Bethlehem or Bust
nytheatre.com review by Martin Denton
December 11, 2010
Bethlehem or Bust, a new holiday show by Jeff Lewonczyk, presented as part of the Brick Theater's Fight Fest, offers a fun new twist on a very famous story. The subtitle gives it away: "How the Three Kings Teamed Up to Deliver the World's Very First Christmas Presents." B or B combines a familiar Christmas narrative with a winking children's theatre sensibility (the three kings have to learn how to get along and cooperate before they can reach Baby Jesus) and spices both up with lots of action sequences.
The play is narrated by Lemuel, a shepherd who happens to befriend one of the kings and thus winds up being present at some pretty spectacular events. Lemuel is played with a sweet earnestness by Douglas MacKrell, setting a playful, kind, and ever-so-slightly ironic tone for the proceedings. Lemuel's faithful companion is a sheep, played by an uncredited but absolutely fetching stuffed toy; MacKrell animates the sheep delightfully, making the animal the show-stopping star of the show.
Speaking of stars, there's a big gold one hanging over the set throughout Bethlehem or Bust. This star has earned the attention of evil King Herod, who knows that it portends the birth of a king who may come to overpower him someday. Herod therefore wants to kidnap the infant, and to that end, he's enlisted three wise kings—Balthasar, a great inventor; Melchior, a brilliantly intuitive navigator; and Caspar, a super-intellectual wordsmith—to follow the star, find the baby, and deliver him to Herod.

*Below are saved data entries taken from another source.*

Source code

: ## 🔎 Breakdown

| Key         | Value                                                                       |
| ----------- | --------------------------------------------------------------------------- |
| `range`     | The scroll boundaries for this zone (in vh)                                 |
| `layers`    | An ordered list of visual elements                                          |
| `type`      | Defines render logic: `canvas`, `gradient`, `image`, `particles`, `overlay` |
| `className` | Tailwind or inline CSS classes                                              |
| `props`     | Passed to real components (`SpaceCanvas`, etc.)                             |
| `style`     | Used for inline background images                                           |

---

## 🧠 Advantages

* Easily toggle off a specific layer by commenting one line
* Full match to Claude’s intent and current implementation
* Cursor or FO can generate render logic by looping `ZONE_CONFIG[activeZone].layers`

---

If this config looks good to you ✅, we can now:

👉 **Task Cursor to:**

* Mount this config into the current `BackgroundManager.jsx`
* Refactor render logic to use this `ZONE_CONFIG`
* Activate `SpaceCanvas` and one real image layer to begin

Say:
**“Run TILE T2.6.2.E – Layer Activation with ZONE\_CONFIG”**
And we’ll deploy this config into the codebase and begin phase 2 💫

Lewonczyk depicts the three kings as quirky and childlike, much in need of the lessons they are about to learn on their journey, though adept in their own ways at their own specialties.

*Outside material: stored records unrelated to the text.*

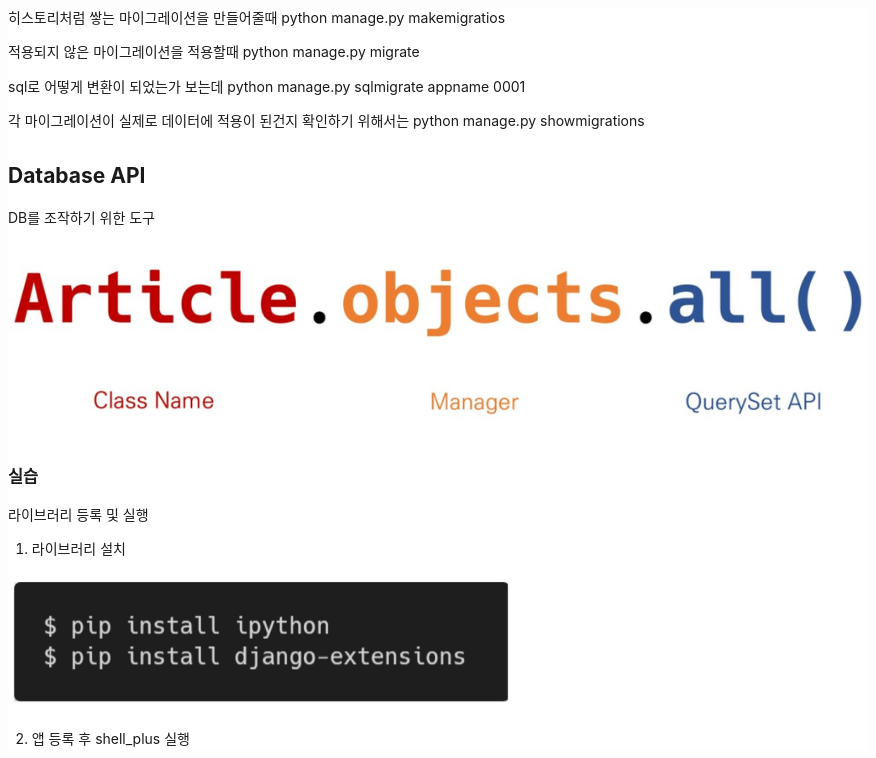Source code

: 히스토리처럼 쌓는 마이그레이션을 만들어줄때 python manage.py makemigratios

적용되지 않은 마이그레이션을 적용할때 python manage.py migrate

sql로 어떻게 변환이 되었는가 보는데 python manage.py sqlmigrate appname 0001

각 마이그레이션이 실제로 데이터에 적용이 된건지 확인하기 위해서는 python manage.py showmigrations



## Database API

DB를 조작하기 위한 도구

![making queries](django_0308.assets/%ED%99%94%EB%A9%B4%20%EC%BA%A1%EC%B2%98%202022-03-20%20012306.jpg)



### 실습

라이브러리 등록 및 실행

1. 라이브러리 설치

<img src="django_0308.assets/%ED%99%94%EB%A9%B4%20%EC%BA%A1%EC%B2%98%202022-03-20%20012532.jpg" alt="라이브러리 설치" style="zoom:50%;" />



2. 앱 등록 후 shell_plus 실행

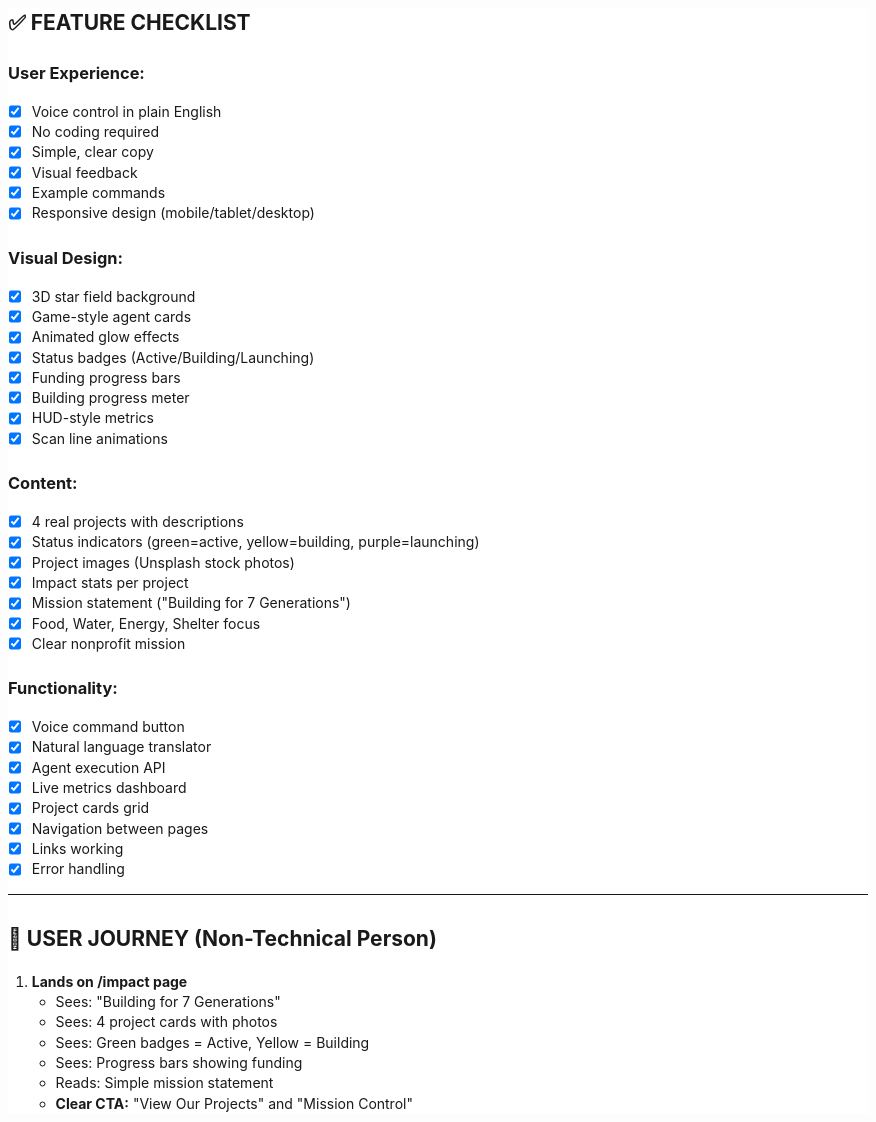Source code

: ## ✅ FEATURE CHECKLIST

### **User Experience:**
- [x] Voice control in plain English
- [x] No coding required
- [x] Simple, clear copy
- [x] Visual feedback
- [x] Example commands
- [x] Responsive design (mobile/tablet/desktop)

### **Visual Design:**
- [x] 3D star field background
- [x] Game-style agent cards
- [x] Animated glow effects
- [x] Status badges (Active/Building/Launching)
- [x] Funding progress bars
- [x] Building progress meter
- [x] HUD-style metrics
- [x] Scan line animations

### **Content:**
- [x] 4 real projects with descriptions
- [x] Status indicators (green=active, yellow=building, purple=launching)
- [x] Project images (Unsplash stock photos)
- [x] Impact stats per project
- [x] Mission statement ("Building for 7 Generations")
- [x] Food, Water, Energy, Shelter focus
- [x] Clear nonprofit mission

### **Functionality:**
- [x] Voice command button
- [x] Natural language translator
- [x] Agent execution API
- [x] Live metrics dashboard
- [x] Project cards grid
- [x] Navigation between pages
- [x] Links working
- [x] Error handling

---

## 🎯 USER JOURNEY (Non-Technical Person)

1. **Lands on /impact page**
   - Sees: "Building for 7 Generations"
   - Sees: 4 project cards with photos
   - Sees: Green badges = Active, Yellow = Building
   - Sees: Progress bars showing funding
   - Reads: Simple mission statement
   - **Clear CTA:** "View Our Projects" and "Mission Control"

The kings agree to do Herod's bidding and then set off to find the child. Along the way, they encounter a variety of beasts and obstacles not mentioned in any version of the story of Jesus's birth that I've ever seen—Roman soldiers, a band of idiotic thieves, and a gryphon among them—with their inability to get along with one another proving to be the biggest barrier of all to their success.
I don't think I am spoiling anything by telling you that all works out well, with the kings delivering their presents of gold, frankincense, and myrrh to the Baby Jesus and then leading him and Mary and Joseph out of Herod's clutches into Egypt.
The fun, of course, is getting there; Lewonczyk and his director, Hope Cartelli, and his excellent cast ensure that this is so. The script is witty, the pace is quick, the mood is lighthearted and irreverent, and the action sequences are charming in their conception and variety—for example, the bandits are depicted as a Moe, Larry, and Curly of two thousand years ago, right down to the eye gouges, nose twists, and miscellaneous pokes and prods that make this particular sequence pretty hilarious (choreography of the fights is by Adam Swiderski and Alexis Black).
Designers Abernathy Bland and Katrina Frances Lewonczyk (production design), Julianne Kroboth (costumes), and Ian W. Hill (lighting) give the piece a school pageant-ish look. And the actors seem to be having a grand time overplaying their silly roles, especially playwright Lewonczyk himself as a mean-mean-meanie of a King Herod and Timothy McCown Reynolds as the silliest king, Balthasar (he shines particularly in the sequence when the trio jumps the wall to enter Bethlehem).
The show is a lot of fun, perfect for adults and probably for kids as well—though I'd suggest chatting with the youngsters afterward about the real message of Christmas, which is not just about getting presents and certainly not about fighting duels and battles to achieve your goals!